One case where transfer learning would not make sense, is if the opposite was true. So, if you had a hundred images for image recognition and you had 100 images for radiology diagnosis or even a thousand images for radiology diagnosis, one would think about it is that to do well on radiology diagnosis, assuming what you really want to do well on this radiology diagnosis, having radiology images is much more valuable than having cat and dog and so on images. So each example here is much more valuable than each example there, at least for the purpose of building a good radiology system.

So, if you already have more data for radiology, it's not that likely that having 100 images of your random objects of cats and dogs and cars and so on will be that helpful

Because the value of one example of image from your image recognition task of cats and dogs is just less valuable than one example of an x-ray image for the task of building a good radiology system. So, this would be one example where transfer learning, well, it might not hurt but I wouldn't expect it to give you any meaningful gain either.
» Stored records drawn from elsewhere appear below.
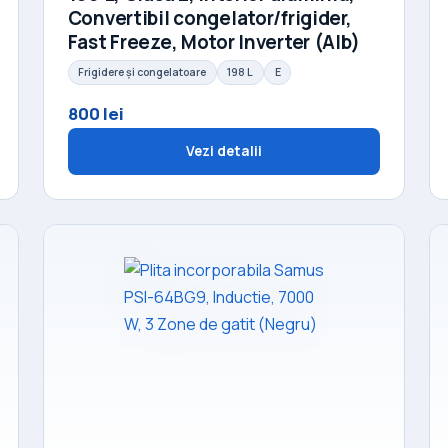
Convertibil congelator/frigider,
Fast Freeze, Motor Inverter (Alb)
Frigidere și congelatoare
198 L
E
800 lei
Vezi detalii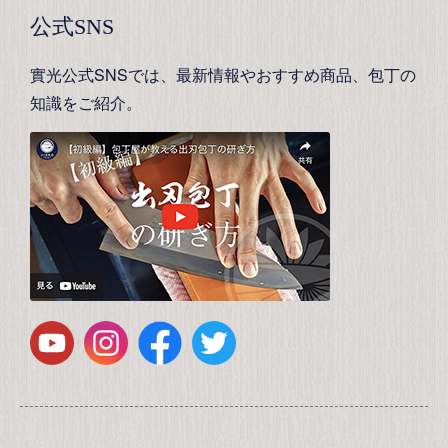
公式SNS
實光公式SNSでは、最新情報やおすすめ商品、包丁の
知識をご紹介。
So to summarize, when does transfer learning make sense? If you're trying to learn from some Task A and transfer some of the knowledge to some Task B, then transfer learning makes sense when Task A and B have the same input X. In the first example, A and B both have images as input. In the second example, both have audio clips as input.

It has to make sense when you have a lot more data for Task A than for Task B. All this is under the assumption that what you really want to do well on is Task B. And because data for Task B is more valuable for Task B, usually you just need a lot more data for Task A because you know, each example from Task A is just less valuable for Task B than each example for Task B.

And then finally, transfer learning will tend to make more sense if you suspect that low level features from Task A could be helpful for learning Task B.

Transfer learning refers to using the neural network knowledge for another application.

The following neural network is trained for cat recognition, but we want to adapt it for radiology diagnosis.

The neural network will learn about the structure and the nature of images. This initial phase of training on image recognition is called pre-training, since it will pre-initialize the weights of the neural network.